PASSAGE TO READ:

.....

I once crossed
a protest line manned by Protestant fundamentalists to hear Frank
Schaeffer. A novelist, essayist and movie director, Schaeffer had also
been a luminary in the rise of the Christian right. By the time of his
speaking engagement, he had renounced the faith in which he had been
raised, embracing Eastern Orthodoxy and cautiously tacking leftward
politically. No wonder the fundamentalists were mad.
Crazy for God (Carrol
& Graf) will turn those same people red with rage. It’s largely an
account of his 1960s childhood in Switzerland where his parents, the
Calvinist theologians Francis and Edith Schaeffer, ran a community
based on their interpretation of Christian ideals. L’Abri was an odd
place. Timothy Leary popped by for a visit and Jimmy Page told the
author that he found his father’s signature book, Escape From Reason, “very
cool.” The Schaeffers were cultured and widely read in art, literature
and music. By itself, this made them colorful fish in the gray sea of
the evangelicals.

.....

EXCERPTED DATA:
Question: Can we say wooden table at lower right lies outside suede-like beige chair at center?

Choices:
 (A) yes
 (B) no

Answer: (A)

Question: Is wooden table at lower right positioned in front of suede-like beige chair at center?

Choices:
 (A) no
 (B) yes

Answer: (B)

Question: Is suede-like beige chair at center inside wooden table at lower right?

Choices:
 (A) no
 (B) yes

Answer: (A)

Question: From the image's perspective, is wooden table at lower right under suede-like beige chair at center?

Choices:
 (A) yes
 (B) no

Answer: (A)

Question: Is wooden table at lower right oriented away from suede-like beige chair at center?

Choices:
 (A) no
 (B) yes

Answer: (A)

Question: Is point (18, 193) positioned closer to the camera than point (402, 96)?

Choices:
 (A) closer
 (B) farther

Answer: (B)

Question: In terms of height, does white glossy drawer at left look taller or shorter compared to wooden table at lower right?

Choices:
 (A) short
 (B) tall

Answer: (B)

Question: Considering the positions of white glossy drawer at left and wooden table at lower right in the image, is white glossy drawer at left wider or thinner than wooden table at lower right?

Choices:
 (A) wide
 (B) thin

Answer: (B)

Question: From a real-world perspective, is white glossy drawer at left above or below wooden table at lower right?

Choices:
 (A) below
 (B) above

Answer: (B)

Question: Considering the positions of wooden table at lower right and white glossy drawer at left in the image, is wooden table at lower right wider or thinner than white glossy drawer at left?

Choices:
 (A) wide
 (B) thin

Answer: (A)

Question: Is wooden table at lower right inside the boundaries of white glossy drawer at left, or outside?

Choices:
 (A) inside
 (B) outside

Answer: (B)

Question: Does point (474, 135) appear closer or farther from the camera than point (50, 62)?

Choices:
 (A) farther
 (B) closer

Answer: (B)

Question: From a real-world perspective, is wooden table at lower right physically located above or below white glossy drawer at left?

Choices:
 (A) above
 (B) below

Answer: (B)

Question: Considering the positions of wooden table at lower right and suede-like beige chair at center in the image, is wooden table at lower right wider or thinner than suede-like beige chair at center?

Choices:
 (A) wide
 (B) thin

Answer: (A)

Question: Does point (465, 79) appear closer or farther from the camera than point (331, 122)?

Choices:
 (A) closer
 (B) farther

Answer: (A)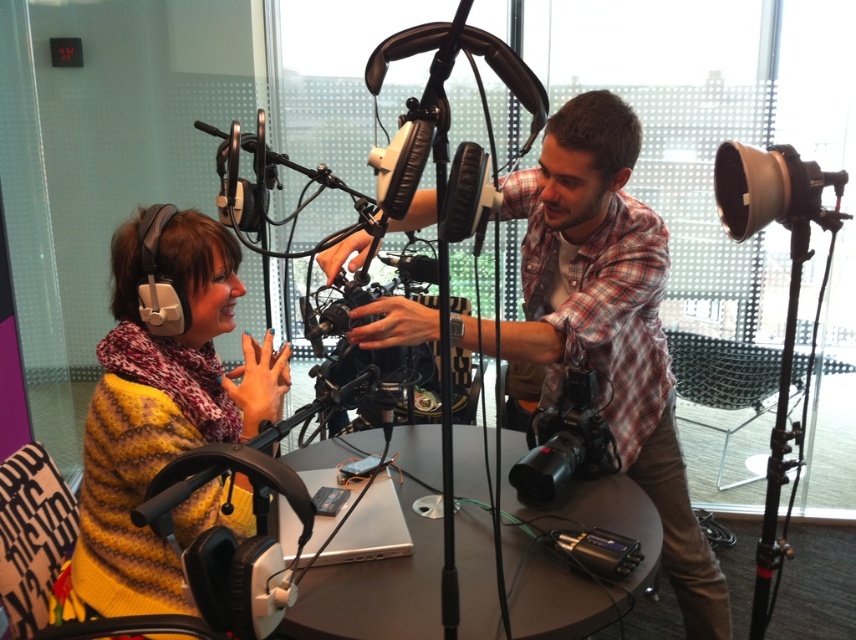
Based on the photo, can you confirm if plaid shirt at center is positioned to the right of black plastic video camera at center?

Indeed, plaid shirt at center is positioned on the right side of black plastic video camera at center.

Who is positioned more to the left, plaid shirt at center or black plastic video camera at center?

black plastic video camera at center is more to the left.

Does point (562, 204) lie in front of point (532, 460)?

Yes, point (562, 204) is closer to viewer.

Where is `plaid shirt at center`? The height and width of the screenshot is (640, 856). plaid shirt at center is located at coordinates (608, 321).

Between metallic silver table at center and black plastic video camera at center, which one appears on the right side from the viewer's perspective?

From the viewer's perspective, black plastic video camera at center appears more on the right side.

Does metallic silver table at center appear on the left side of black plastic video camera at center?

Yes, metallic silver table at center is to the left of black plastic video camera at center.

The width and height of the screenshot is (856, 640). In order to click on metallic silver table at center in this screenshot , I will do `click(565, 563)`.

Is knitted yellow sweater at left closer to camera compared to metallic silver table at center?

Yes, it is in front of metallic silver table at center.

Does knitted yellow sweater at left have a greater width compared to metallic silver table at center?

No, knitted yellow sweater at left is not wider than metallic silver table at center.

In order to click on knitted yellow sweater at left in this screenshot , I will do coord(161,410).

Locate an element on the screen. The image size is (856, 640). knitted yellow sweater at left is located at coordinates click(x=161, y=410).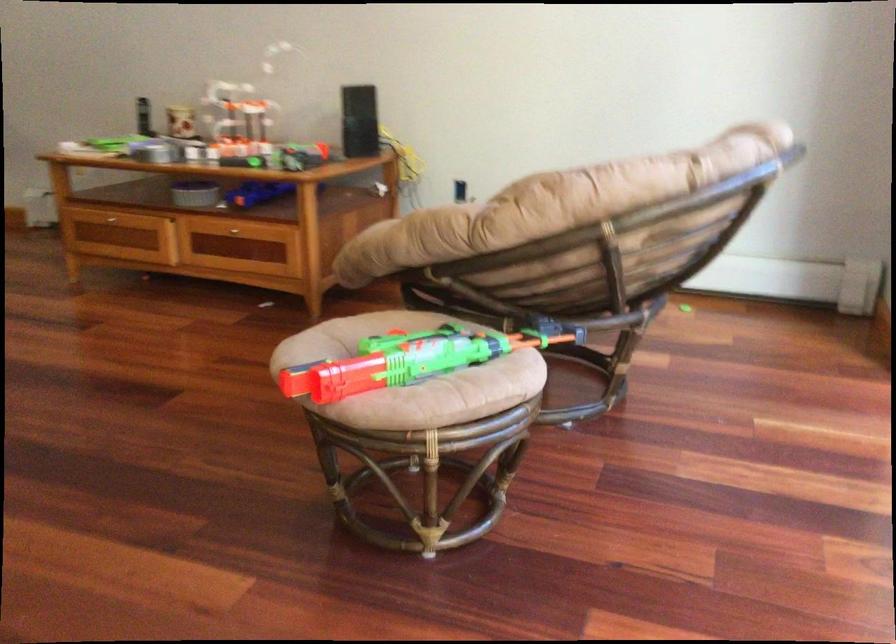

.....

TASK GOAL:
Continue the passage about Frank Schaeffer and his book Crazy for God, starting after its final sentence.

ANSWER TO THE EXERCISE:
According to Schaeffer, the conflict between their cultural interests and religious beliefs sometimes made them neurotic
as fruit bats. The portrait Schaeffer paints of his parents, who
eventually provided intellectual comfort to the religious right and
positioned him as a poster boy for engaged youth, is drawn with many
nuances and much shading. The Schaeffers were actually
rather liberal in contrast to most of their brethren. They were not
homophobic and spoke against racism, listened to Bob Dylan and
generally tried to work out the gospel of unselfish love in the running
of L’Abri. On the other hand his parents were infected with the
self-righteousness endemic to fundamentalism. The line between saved
and unsaved was sharply drawn. The author’s parents proudly displayed
their self-professed salvation like a shiny merit badge and were
willing to condemn all those who didn’t wear the same medal.
That
Schaeffer eventually broke with his parents’ faith is less remarkable
than the sense of humor he sharpened against the hard stone of their
theology. Crazy for God is a funny book, plainspoken and lively
as a barroom debate. Schaeffer’s conversational, humorous tone conveys
the hope for an expansion of the middle ground between shallow
materialism and shallow religiosity.